GoFundMe means big bucks for dubious care, study shows
People seeking dubious, potentially harmful treatment for cancer and other ailments raised nearly $7 million over two years from crowdfunding sites, a study found.
Echoing recent research on campaigns for stem cell therapies, the findings raise more questions about an increasingly popular way to help pay for costly, and sometimes unproven, medical care.
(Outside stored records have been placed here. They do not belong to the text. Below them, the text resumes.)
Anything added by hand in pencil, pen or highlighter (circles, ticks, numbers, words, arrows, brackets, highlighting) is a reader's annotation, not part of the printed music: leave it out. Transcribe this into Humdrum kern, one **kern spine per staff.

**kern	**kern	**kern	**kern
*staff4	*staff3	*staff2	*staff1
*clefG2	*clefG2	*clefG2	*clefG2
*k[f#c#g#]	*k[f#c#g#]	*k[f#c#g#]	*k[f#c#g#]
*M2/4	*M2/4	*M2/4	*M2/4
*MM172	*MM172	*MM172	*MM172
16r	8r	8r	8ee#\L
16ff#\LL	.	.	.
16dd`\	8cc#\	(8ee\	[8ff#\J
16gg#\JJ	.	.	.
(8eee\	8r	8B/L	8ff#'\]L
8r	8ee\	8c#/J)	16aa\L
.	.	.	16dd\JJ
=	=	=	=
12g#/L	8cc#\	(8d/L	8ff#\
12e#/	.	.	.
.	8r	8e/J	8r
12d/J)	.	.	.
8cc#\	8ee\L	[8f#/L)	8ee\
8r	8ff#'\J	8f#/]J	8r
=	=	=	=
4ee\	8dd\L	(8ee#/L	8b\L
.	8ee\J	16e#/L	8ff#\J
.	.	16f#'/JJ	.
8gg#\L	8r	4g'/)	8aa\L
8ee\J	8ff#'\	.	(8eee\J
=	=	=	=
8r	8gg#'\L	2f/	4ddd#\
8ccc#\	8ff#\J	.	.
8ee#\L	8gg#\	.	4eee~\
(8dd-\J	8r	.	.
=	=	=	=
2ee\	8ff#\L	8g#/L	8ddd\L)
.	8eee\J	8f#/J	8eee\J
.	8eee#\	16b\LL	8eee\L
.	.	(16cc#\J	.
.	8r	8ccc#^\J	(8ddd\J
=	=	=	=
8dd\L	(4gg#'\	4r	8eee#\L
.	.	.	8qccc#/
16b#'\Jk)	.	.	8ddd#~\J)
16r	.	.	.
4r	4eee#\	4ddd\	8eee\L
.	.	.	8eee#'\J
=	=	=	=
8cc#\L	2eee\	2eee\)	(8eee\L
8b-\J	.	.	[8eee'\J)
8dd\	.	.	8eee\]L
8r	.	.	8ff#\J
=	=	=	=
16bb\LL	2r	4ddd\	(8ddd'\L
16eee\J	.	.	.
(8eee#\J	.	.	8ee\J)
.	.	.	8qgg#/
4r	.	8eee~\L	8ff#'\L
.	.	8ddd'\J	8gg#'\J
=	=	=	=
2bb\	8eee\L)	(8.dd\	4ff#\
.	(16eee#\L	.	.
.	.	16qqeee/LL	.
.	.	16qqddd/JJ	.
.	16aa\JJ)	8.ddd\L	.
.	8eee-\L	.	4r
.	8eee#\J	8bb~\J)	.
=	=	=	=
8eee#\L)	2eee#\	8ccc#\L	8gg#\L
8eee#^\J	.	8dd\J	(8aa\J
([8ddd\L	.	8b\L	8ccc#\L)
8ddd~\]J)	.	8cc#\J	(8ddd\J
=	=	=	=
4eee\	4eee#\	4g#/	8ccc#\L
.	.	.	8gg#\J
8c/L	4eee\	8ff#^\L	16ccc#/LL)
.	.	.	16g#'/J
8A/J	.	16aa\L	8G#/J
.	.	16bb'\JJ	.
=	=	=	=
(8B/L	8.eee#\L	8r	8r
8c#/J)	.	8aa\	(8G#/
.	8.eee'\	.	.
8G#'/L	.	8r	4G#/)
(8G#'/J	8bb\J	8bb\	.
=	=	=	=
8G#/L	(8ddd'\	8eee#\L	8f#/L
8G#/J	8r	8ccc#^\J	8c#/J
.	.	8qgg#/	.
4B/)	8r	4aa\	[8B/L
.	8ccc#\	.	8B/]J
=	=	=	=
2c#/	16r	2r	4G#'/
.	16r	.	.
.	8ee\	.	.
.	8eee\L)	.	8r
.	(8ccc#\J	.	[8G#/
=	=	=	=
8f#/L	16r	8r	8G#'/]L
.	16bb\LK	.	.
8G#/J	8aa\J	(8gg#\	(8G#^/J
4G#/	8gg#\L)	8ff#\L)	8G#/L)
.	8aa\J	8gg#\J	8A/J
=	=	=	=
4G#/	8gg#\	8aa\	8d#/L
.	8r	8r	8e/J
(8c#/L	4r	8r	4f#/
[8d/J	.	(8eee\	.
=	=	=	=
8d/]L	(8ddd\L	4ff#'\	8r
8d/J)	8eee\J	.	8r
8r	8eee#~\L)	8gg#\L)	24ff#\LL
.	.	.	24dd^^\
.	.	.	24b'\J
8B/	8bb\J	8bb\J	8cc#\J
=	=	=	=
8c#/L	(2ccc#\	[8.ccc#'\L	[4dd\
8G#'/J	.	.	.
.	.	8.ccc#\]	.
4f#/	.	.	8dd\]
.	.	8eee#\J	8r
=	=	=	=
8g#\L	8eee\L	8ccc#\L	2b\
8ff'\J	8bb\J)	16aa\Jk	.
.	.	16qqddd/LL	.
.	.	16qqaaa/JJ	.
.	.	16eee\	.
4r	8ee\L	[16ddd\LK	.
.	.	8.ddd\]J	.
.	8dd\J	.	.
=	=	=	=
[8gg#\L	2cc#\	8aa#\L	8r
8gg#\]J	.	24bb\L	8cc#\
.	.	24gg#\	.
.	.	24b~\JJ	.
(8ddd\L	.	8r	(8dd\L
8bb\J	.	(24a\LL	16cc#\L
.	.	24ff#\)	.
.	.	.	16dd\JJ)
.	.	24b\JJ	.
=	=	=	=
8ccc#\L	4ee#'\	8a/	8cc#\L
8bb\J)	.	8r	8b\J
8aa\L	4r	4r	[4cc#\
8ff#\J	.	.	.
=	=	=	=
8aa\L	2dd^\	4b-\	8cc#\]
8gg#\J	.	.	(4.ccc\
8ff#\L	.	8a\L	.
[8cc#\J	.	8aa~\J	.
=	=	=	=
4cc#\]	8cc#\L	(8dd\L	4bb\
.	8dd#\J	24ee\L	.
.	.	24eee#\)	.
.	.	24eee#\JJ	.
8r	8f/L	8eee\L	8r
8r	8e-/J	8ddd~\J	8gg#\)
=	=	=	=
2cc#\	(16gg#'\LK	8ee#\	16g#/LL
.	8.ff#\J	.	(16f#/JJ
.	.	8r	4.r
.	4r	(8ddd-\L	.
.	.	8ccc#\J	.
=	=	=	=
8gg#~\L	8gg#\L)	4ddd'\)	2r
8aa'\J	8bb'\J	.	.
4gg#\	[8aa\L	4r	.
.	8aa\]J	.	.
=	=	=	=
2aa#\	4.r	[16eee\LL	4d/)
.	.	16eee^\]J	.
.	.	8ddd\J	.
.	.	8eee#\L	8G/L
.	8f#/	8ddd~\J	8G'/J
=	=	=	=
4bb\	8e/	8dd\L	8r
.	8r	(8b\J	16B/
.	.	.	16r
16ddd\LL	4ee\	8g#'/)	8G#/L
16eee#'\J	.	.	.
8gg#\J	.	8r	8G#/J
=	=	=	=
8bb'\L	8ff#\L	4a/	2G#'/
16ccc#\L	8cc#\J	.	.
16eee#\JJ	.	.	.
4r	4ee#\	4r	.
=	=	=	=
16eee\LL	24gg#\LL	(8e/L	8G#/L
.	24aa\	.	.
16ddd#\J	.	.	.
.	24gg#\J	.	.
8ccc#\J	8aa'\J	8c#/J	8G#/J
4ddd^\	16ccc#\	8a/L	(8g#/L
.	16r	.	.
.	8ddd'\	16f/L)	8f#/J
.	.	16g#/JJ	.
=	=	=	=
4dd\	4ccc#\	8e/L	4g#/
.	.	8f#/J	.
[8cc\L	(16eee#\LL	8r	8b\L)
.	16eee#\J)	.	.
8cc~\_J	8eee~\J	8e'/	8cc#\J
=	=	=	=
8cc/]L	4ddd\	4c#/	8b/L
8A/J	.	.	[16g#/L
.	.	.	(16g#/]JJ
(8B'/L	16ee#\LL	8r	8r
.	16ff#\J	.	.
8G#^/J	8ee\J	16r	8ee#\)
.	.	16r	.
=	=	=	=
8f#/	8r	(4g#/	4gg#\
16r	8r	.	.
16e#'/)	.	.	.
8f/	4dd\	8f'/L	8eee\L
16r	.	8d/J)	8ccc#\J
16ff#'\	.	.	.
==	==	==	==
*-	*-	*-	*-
Soliciting money on GoFundMe and other sites eliminates doctors, hospitals, insurance companies and other “gatekeepers” that can be a barrier to expensive treatment, said lead author Dr. Ford Vox, an ethicist and brain injury expert at Shepherd Center rehabilitation hospital in Atlanta. He calls it “the democratization of economic power through social media” but says it can pose an ethical dilemma.
Online fundraising “has a big bright side” when it helps patients pay for legitimate care, he said. “Communities are really being able to rally around people in rough times. That’s fantastic, but there is this very clear dark side” when treatments sought are worthless or even dangerous.
His study was published Tuesday in the Journal of the American Medical Association.
GoFundMe says campaigns for medical care are increasing and are among the most numerous on its site. They include solicitations for conventional treatment and for unproven alternative therapies.
The researchers examined campaigns posted from November 2015 through mid-December 2017, mostly on GoFundMe. They focused on five treatments sought in about 1,000 campaigns: homeopathy or naturopathy for cancer; hyperbaric oxygen for brain injuries; stem cells for brain or spinal cord injuries; and long-term antibiotics for persistent Lyme disease.
While some patients swear they’ve benefited from some of the treatments, there is no rigorous scientific evidence that any of them work for the conditions involved, the researchers said.
The most numerous were solicitations for homeopathy or naturopathy for cancer – 474 requests seeking more than $12 million. About one-quarter of that was raised.
Michelle Drapeau has raised about $7,000 on GoFundMe for homeopathy and other alternative remedies since being diagnosed with advanced stomach cancer in February 2017. The 45-year-old investment banker from West Palm Beach, Florida, credits them with keeping her alive since she stopped chemotherapy over a year ago.
“I wanted to make sure I explored every and all options,” Drapeau said. “It’s vital for everyone to have that opportunity.”